### [WRITTEN TASK]
Reproduce the passage on Blake below word for word, keeping its punctuation and paragraph breaks unchanged.

SOURCE DOCUMENT section start

Blake knew the wonders within man. He essayed to enlighten his fellow men by revealing the powers they could attain from within themselves if they but put to use various simple, natural laws.
 
"Oh! what wonders are the children of men!" he wrote. "Would to God that they would consider it--that they would consider their spiritual life, regardless of that faint shadow called natural life, and that they would promote each other's spiritual labors, each according to its rank."
 
"If the doors of perception were cleansed everything would appear to man as it is, infinite. . . . For man has closed himself up till he sees all things through narrow chinks of his cavern."
 
Imagination was the word Blake used when alluding to True Spiritual Life.
 
"I know of no other Christianity, and of no other Gospel than the liberty both of body and mind to exercise the Divine Arts of Imagination: Imagination, the real and eternal World of which this Vegetable Universe is but a faint shadow, and in which we shall live in our Eternal or Imaginative Bodies, when these Vegetable Mortal Bodies are no more."
 
If his mystic paintings appeared odd to the average person, they appealed to all those who sought Light, and were regarded with high esteem by some of the greatest artists. Both Romney and Fuseli were ardent admirers of Blake's paintings, as Coleridge and Wordsworth were admirers of his poetry. He read books in their original languages--which he taught himself. When he was past sixty he read Dante, though before then he knew no Italian.

SOURCE DOCUMENT section end
DATA EXTRACT section start

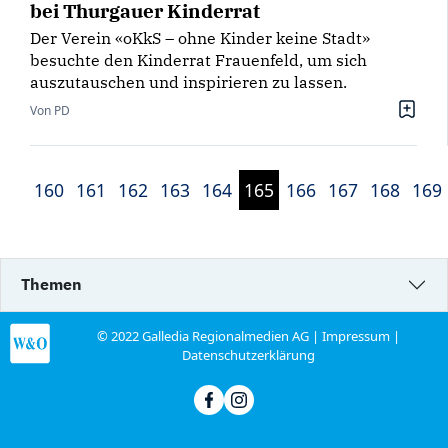
bei Thurgauer Kinderrat
Der Verein «oKkS – ohne Kinder keine Stadt»
besuchte den Kinderrat Frauenfeld, um sich
auszutauschen und inspirieren zu lassen.
Von PD
160
161
162
163
164
165
166
167
168
169
Themen
© 2022 Galledia Regionalmedien AG |
Impressum
|
Datenschutzerklärung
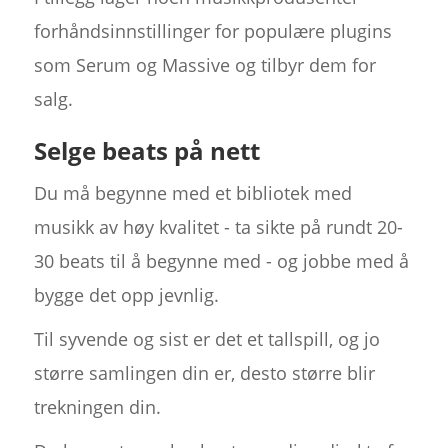
forhåndsinnstillinger for populære plugins
som Serum og Massive og tilbyr dem for
salg.
Selge beats på nett
Du må begynne med et bibliotek med
musikk av høy kvalitet - ta sikte på rundt 20-
30 beats til å begynne med - og jobbe med å
bygge det opp jevnlig.
Til syvende og sist er det et tallspill, og jo
større samlingen din er, desto større blir
trekningen din.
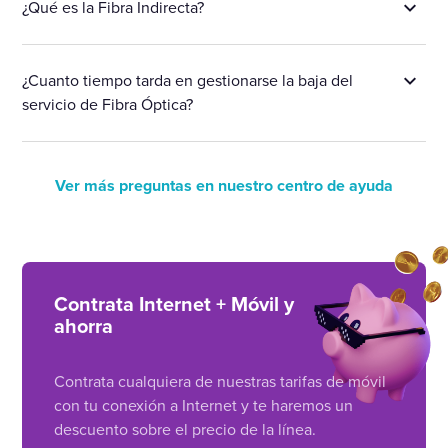
¿Qué es la Fibra Indirecta?
¿Cuanto tiempo tarda en gestionarse la baja del
servicio de Fibra Óptica?
Ver más preguntas en nuestro centro de ayuda
Contrata Internet + Móvil y
ahorra
Contrata cualquiera de nuestras tarifas de móvil
con tu conexión a Internet y te haremos un
descuento sobre el precio de la línea.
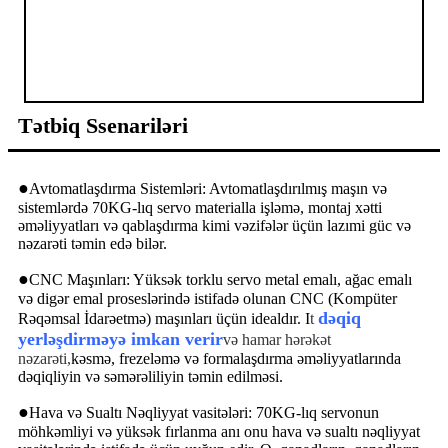
Tətbiq Ssenariləri
●
Avtomatlaşdırma Sistemləri: Avtomatlaşdırılmış maşın və
sistemlərdə 70KG-lıq servo materialla işləmə, montaj xətti
əməliyyatları və qablaşdırma kimi vəzifələr üçün lazımi güc və
nəzarəti təmin edə bilər.
●
CNC Maşınları: Yüksək torklu servo metal emalı, ağac emalı
və digər emal proseslərində istifadə olunan CNC (Kompüter
dəqiq
Rəqəmsal İdarəetmə) maşınları üçün idealdır. I
t
yerləşdirməyə imkan verir
və hamar hərəkət
nəzarəti,
kəsmə, frezeləmə və formalaşdırma əməliyyatlarında
dəqiqliyin və səmərəliliyin təmin edilməsi.
●
Hava və Sualtı Nəqliyyat vasitələri: 70KG-lıq servonun
möhkəmliyi və yüksək fırlanma anı onu hava və sualtı nəqliyyat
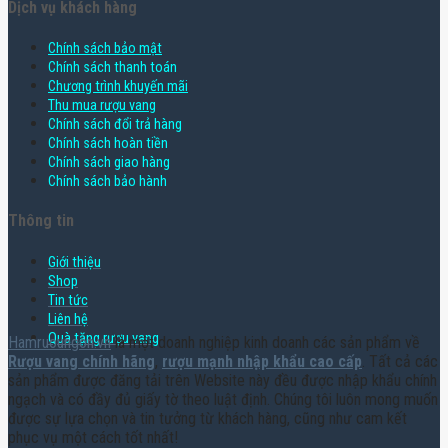
Dịch vụ khách hàng
Chính sách bảo mật
Chính sách thanh toán
Chương trình khuyến mãi
Thu mua rượu vang
Chính sách đổi trả hàng
Chính sách hoàn tiền
Chính sách giao hàng
Chính sách bảo hành
Thông tin
Giới thiệu
Shop
Tin tức
Liên hệ
Quà tặng rượu vang
Hamruoungon.vn
là một doanh nghiệp kinh doanh các sản phẩm về
Rượu vang chính hãng
,
rượu mạnh nhập khẩu cao cấp
. Tất cả các
sản phẩm được đăng tải trên Website này đều được nhập khẩu chính
ngạch và có đầy đủ giấy tờ theo luật định. Chúng tôi luôn mong muốn
được sự lựa chọn và tin tưởng từ khách hàng, cũng như cam kết
phục vụ một cách tốt nhất!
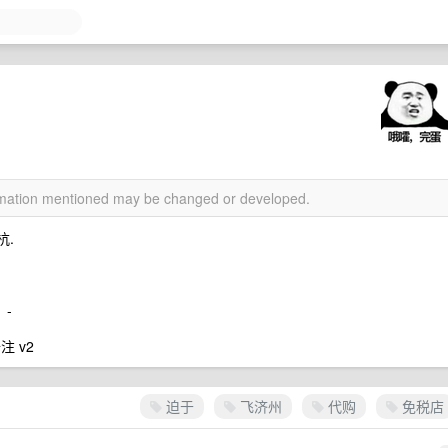
ormation mentioned may be changed or developed.
杭.
。-
注 v2
迫于
飞济州
代购
免税店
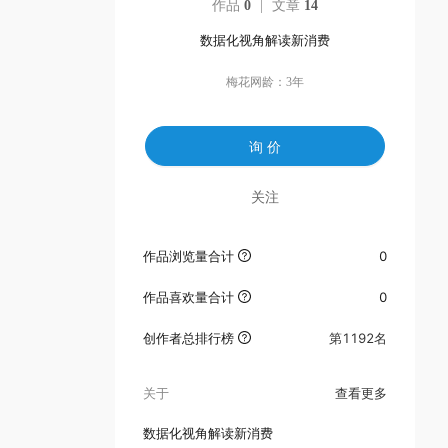
作品
0
|
文章
14
数据化视角解读新消费
梅花网龄：
3年
询 价
关注
作品浏览量合计
0
作品喜欢量合计
0
创作者总排行榜
第
1192
名
关于
查看更多
数据化视角解读新消费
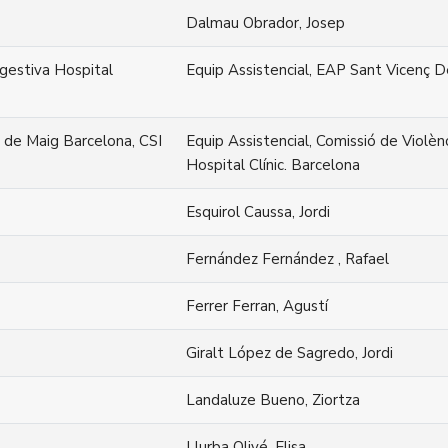
Dalmau Obrador, Josep
igestiva Hospital
Equip Assistencial, EAP Sant Vicenç D
s de Maig Barcelona, CSI
Equip Assistencial, Comissió de Violènc
Hospital Clínic. Barcelona
Esquirol Caussa, Jordi
Fernández Fernández , Rafael
Ferrer Ferran, Agustí
Giralt López de Sagredo, Jordi
Landaluze Bueno, Ziortza
Llurba Olivé, Elisa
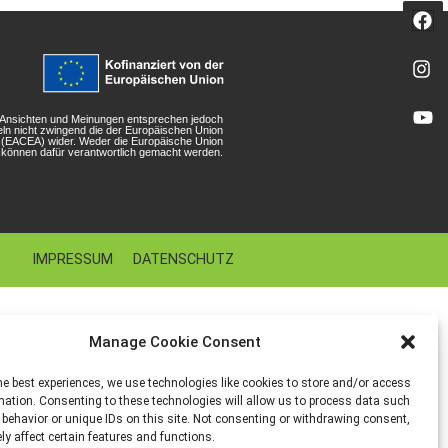
n Ansichten und Meinungen entsprechen jedoch
eln nicht zwingend die der Europäischen Union
r (EACEA) wider. Weder die Europäische Union
können dafür verantwortlich gemacht werden.
IMPRESSUM
DATENSCHUTZ
Manage Cookie Consent
he best experiences, we use technologies like cookies to store and/or access
mation. Consenting to these technologies will allow us to process data such
behavior or unique IDs on this site. Not consenting or withdrawing consent,
y affect certain features and functions.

DATA EXTRACT section end

### [SOLUTION FOR THIS TASK]
Blake knew the wonders within man. He essayed to enlighten his fellow men by revealing the powers they could attain from within themselves if they but put to use various simple, natural laws.
 
"Oh! what wonders are the children of men!" he wrote. "Would to God that they would consider it--that they would consider their spiritual life, regardless of that faint shadow called natural life, and that they would promote each other's spiritual labors, each according to its rank."
 
"If the doors of perception were cleansed everything would appear to man as it is, infinite. . . . For man has closed himself up till he sees all things through narrow chinks of his cavern."
 
Imagination was the word Blake used when alluding to True Spiritual Life.
 
"I know of no other Christianity, and of no other Gospel than the liberty both of body and mind to exercise the Divine Arts of Imagination: Imagination, the real and eternal World of which this Vegetable Universe is but a faint shadow, and in which we shall live in our Eternal or Imaginative Bodies, when these Vegetable Mortal Bodies are no more."
 
If his mystic paintings appeared odd to the average person, they appealed to all those who sought Light, and were regarded with high esteem by some of the greatest artists. Both Romney and Fuseli were ardent admirers of Blake's paintings, as Coleridge and Wordsworth were admirers of his poetry. He read books in their original languages--which he taught himself. When he was past sixty he read Dante, though before then he knew no Italian.